_Provided text:_
========================================================================

The part is being developed using a metal additive manufacturing process for possible integration onto GA-ASI’s line of Remotely Piloted Aircraft Systems (RPAS).

Conflux Technology specializes in thermal and fluid engineering. It is providing design expertise in the optimisation of additive manufacturing heat exchangers to increase the performance of RPA.

“GA-ASI and Conflux are developing novel and state-of-the-art thermal solutions for application to our existing and next generation RPAS,” Linden Blue, GA-ASI CEO, said. “This will allow enhanced endurance and lower manufacturing cost, as well as more flexibility in our product design and integration.”

========================================================================

_Required task 1:_
In the records, print the lines starting with the one containing "Trace every road" and ending with the one containing "road 2 (trunk): [(511,364),(0,152)]", keeping both of those lines.
The text and the records below it were taken from unrelated sources.

Lines of data:

========================================================================

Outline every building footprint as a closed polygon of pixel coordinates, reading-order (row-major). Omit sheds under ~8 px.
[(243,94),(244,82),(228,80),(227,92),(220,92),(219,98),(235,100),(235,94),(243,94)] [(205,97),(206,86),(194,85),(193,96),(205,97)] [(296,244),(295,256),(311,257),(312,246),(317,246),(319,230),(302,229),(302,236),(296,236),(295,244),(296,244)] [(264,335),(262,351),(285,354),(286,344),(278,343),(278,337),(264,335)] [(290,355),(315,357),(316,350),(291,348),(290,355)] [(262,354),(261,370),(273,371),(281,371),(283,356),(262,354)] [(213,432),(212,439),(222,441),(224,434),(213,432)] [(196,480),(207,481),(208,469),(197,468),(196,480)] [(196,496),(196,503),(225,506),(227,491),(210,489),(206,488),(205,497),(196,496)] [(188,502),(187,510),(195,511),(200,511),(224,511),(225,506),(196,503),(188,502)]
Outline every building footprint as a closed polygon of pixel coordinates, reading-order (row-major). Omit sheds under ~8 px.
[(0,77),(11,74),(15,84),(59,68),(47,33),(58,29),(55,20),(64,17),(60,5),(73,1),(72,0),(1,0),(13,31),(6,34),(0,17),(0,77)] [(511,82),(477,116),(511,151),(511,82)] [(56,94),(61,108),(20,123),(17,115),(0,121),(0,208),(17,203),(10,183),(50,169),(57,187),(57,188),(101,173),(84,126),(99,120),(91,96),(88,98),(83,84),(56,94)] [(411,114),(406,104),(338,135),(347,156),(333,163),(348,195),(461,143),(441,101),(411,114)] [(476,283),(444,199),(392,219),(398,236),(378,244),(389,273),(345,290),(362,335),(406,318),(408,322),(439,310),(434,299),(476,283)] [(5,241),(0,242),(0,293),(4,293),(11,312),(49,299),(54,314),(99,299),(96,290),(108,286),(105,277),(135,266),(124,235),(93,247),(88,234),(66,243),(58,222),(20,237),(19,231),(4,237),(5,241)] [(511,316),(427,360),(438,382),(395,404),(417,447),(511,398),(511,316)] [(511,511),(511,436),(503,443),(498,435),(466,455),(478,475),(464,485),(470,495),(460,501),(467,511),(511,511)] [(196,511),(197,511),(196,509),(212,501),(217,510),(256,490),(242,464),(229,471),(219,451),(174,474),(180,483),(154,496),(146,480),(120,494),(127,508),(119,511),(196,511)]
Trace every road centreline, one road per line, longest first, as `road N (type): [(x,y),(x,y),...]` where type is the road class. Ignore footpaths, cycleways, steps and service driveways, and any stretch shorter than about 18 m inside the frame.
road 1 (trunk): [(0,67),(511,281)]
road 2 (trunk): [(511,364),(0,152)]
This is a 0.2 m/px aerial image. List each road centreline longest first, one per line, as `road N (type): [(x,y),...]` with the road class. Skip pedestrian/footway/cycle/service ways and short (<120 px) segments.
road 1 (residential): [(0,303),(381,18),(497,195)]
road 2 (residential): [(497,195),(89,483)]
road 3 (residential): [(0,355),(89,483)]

========================================================================

_Required task 2:_
According to the quotation in the text about GA-ASI and Conflux, what benefits will the new thermal solutions allow? List each one.

_Expected output 1:_
Trace every road centreline, one road per line, longest first, as `road N (type): [(x,y),(x,y),...]` where type is the road class. Ignore footpaths, cycleways, steps and service driveways, and any stretch shorter than about 18 m inside the frame.
road 1 (trunk): [(0,67),(511,281)]
road 2 (trunk): [(511,364),(0,152)]

_Expected output 2:_
- Enhanced endurance
- Lower manufacturing cost
- More flexibility in product design and integration